Kritisiert werden müssen auch die Darstellung der Quellen und das Lektorat. Es ist klar, dass der Autor sich im ersten Teil vorwiegend auf vorhandene Forschungen stützt, während er für den zweiten Teil in größerem Umfang auf eigene Studien zurückgreifen kann. Man hätte freilich in beiden Teilen gerne einige zentrale Quellen im Wortlaut gelesen. Die einzige längere Passage, die vorgestellt wird - aus der Chronik des Salimbene (75f.) - ist nicht nach der besten Edition, sondern aus zweiter Hand zitiert. Von den zahlreichen "giuristi", die in den Kapiteln zur kommunalen Rechtspolitik immer wieder kollektiv genannt werden, findet sich kaum einmal ein Name und schon gar kein Textbeispiel. Entsprechend arm an Quelleneditionen ist die den Band beschließende Bibliografia (243-278): Von den einleitend (16) angekündigten Zeugnissen der pragmatischen Schriftlichkeit ist nicht viel zu sehen, und der einzige unedierte Bestand, der in den Fußnoten ausgewiesen wird (193, 199, 204), ist in der Bibliografia nicht einmal erwähnt. Manche Titel - etwa "Chuonradi II constitutiones" - sind so verkürzt angesetzt, dass man zweifelt, ob der Autor sich wirklich die Zeit genommen hat, den MGH-Band noch einmal in die Hand zu nehmen. Es kommt hinzu, dass der Text entschieden zu viele Druckfehler aufweist. Und auch nach vollendeter Lektüre blickt man ratlos auf das Umschlagbild, das zwei Ritter im tödlichen Zweikampf zeigt: Deutet das doch auf den "clash of cultures" hin, den Gamberini im ganzen Buch wohlweislich unerwähnt gelassen hat? Was soll der Codex Manesse, aus dem die Miniatur stammt, mit den politischen Kulturen der italienischen Kommunen und Fürstenstaaten zu tun haben?
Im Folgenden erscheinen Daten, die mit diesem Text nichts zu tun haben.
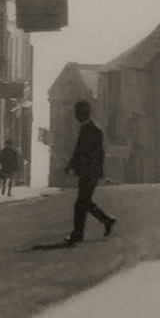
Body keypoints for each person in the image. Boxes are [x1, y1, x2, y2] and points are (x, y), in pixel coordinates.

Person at [64, 100, 116, 246]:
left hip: (90, 172)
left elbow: (95, 154)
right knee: (84, 202)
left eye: (78, 112)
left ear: (84, 113)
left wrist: (81, 166)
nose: (76, 115)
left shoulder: (93, 130)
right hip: (87, 172)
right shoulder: (86, 129)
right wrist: (71, 165)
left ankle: (78, 234)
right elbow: (78, 151)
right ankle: (106, 220)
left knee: (81, 203)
Man erfährt es nicht, denn das Bild bleibt unkommentiert.
Alles in allem hat Gamberini die Chance, die sein eigentlich begrüßenswerter kulturwissenschaftlicher Ansatz bietet, nicht konsequent genutzt. In der jetzigen Form kann Legittimità contesa nur ein erster Schritt sein, der weitergedacht werden müsste. Dem Buch wäre mehr Sorgfalt zu wünschen: vor allem auf der konzeptionellen Ebene (Kulturbegriff) und im Hinblick auf eine diszipliniertere Auswahl nachweislich relevanter politischer Kulturen, aber auch in der Darstellungsweise, mit exemplarischen Analysen von Originalquellen und mit einem verbesserten editorischen finish.